# Frictional implications on non-elastic momentum

1. Mar 16, 2009

### anelmarx

1. The problem statement, all variables and given/known data
Consider a bullet of mass m fired at a speed of Vo into a wooden block of mass M. The bullet instantaneously comes to a rest in the block. The block with the embedded bullet slides along a horizontal surface with a coefficient of kinetic energy U.
How far (s) does the block slide before it comes to rest. Express your answer in terms of m,M,Vo,U and g.

2. Relevant equations
None given

3. The attempt at a solution
(m+M)Vf=mVo
thus
Vo=(m+M)/m*Vf
and Vf=root of (2gs)
So
(Vo*m/m+M)^2 = 2gs
s=(1/2g)(Vo*m/m+M)^2

Now my question is if this is correct. I know this is the equation used when the wood is on a pendulim. Where is the U that they give?

2. Mar 16, 2009

### LowlyPion

Is your u coefficient of kinetic energy not the coefficient of kinetic friction μk.
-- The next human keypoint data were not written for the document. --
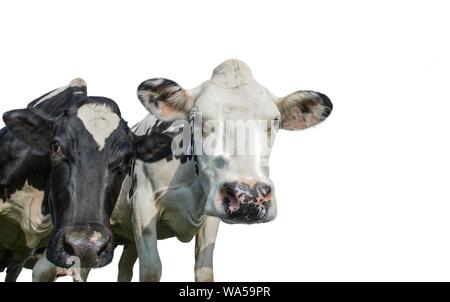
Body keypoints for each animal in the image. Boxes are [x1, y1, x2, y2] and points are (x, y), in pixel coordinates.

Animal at [110, 58, 332, 280]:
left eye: (275, 121)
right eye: (195, 118)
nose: (249, 198)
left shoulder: (210, 215)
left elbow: (204, 269)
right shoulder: (142, 202)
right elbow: (151, 268)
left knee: (124, 267)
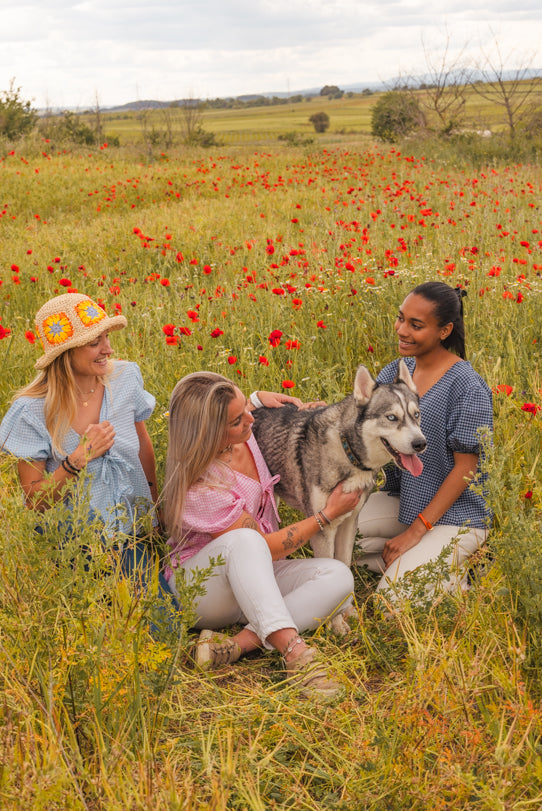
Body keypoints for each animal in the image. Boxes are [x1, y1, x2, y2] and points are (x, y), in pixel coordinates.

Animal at [253, 358, 428, 568]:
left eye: (416, 415)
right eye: (392, 417)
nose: (420, 444)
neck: (348, 451)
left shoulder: (349, 522)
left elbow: (344, 564)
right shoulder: (322, 528)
In which case your use of g in your equations should possibly be modified to reflect deceleration due to the force of kinetic friction?

F = m*a = μ*m*g

a = μ*g

3. Mar 16, 2009

### anelmarx

The U is definitely for kinetic energy. That's why I don't know where it is suppose to fit in.

4. Mar 16, 2009

### LowlyPion

Yes, but ... what is that?

From the law of the conservation of energy you can say that there is some energy that goes to friction related by some μ * Fn over the path of motion. That's energy robbed from the kinetic energy. But the μ is also commonly called μk - the coefficient of kinetic friction.

Energy to friction = Ef = μ*∫Fn(x) dx

It also relates to Force over that distance for a uniform Fn(x) over the distance as simply μ*Fn, or in your case with Fn = m*g, then ...

Ffr = μ*Fn = μ*m*g = m*a

As before then your deceleration is as stated a = μ*g